=== Task statement ===
Among the entries that follow, find the lines containing the string "root" and copy them.

===

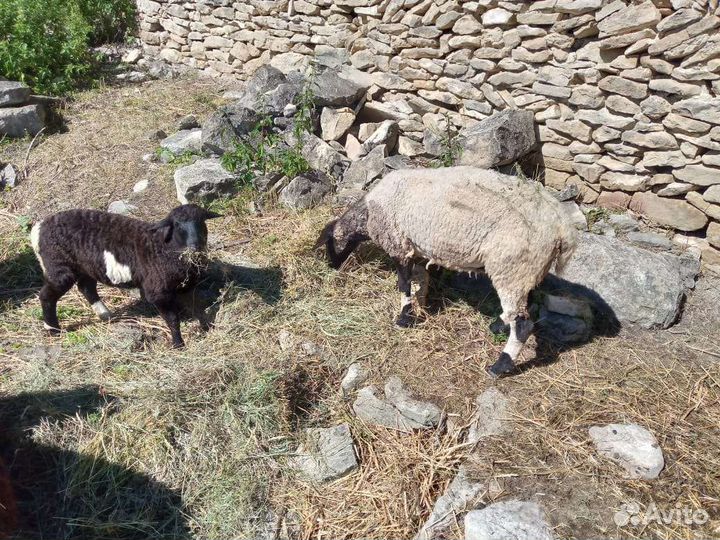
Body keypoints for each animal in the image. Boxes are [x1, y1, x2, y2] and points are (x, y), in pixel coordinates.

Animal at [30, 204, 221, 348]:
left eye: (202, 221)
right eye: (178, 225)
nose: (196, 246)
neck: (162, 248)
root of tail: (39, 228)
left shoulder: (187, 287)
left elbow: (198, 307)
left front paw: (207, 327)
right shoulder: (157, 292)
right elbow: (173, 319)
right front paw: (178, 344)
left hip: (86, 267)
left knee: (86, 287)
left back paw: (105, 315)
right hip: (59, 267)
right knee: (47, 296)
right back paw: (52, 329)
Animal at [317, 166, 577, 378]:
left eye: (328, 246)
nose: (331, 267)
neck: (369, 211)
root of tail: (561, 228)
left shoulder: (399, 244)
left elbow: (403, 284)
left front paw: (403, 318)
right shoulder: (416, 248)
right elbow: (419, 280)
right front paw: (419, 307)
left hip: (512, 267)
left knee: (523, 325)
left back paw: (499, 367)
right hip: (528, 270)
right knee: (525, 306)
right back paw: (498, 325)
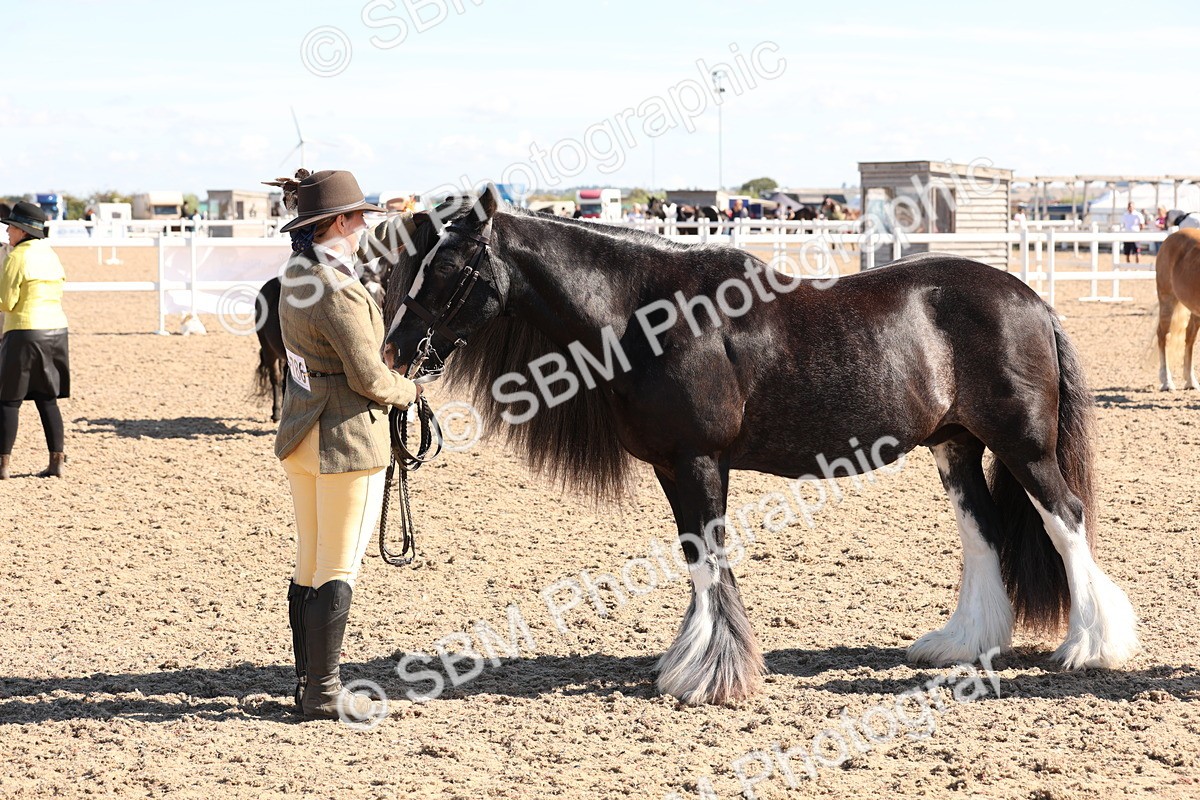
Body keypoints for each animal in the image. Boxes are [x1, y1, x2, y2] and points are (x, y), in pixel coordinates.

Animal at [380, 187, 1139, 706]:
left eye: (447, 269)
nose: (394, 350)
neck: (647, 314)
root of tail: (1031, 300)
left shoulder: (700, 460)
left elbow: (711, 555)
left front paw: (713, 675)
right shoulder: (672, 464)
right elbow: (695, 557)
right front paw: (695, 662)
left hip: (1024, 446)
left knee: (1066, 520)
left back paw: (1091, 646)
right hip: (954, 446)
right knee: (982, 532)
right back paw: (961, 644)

===

=== Solved problem ===
root of tail: (39, 228)
root of tail: (561, 228)
root of tail: (1031, 300)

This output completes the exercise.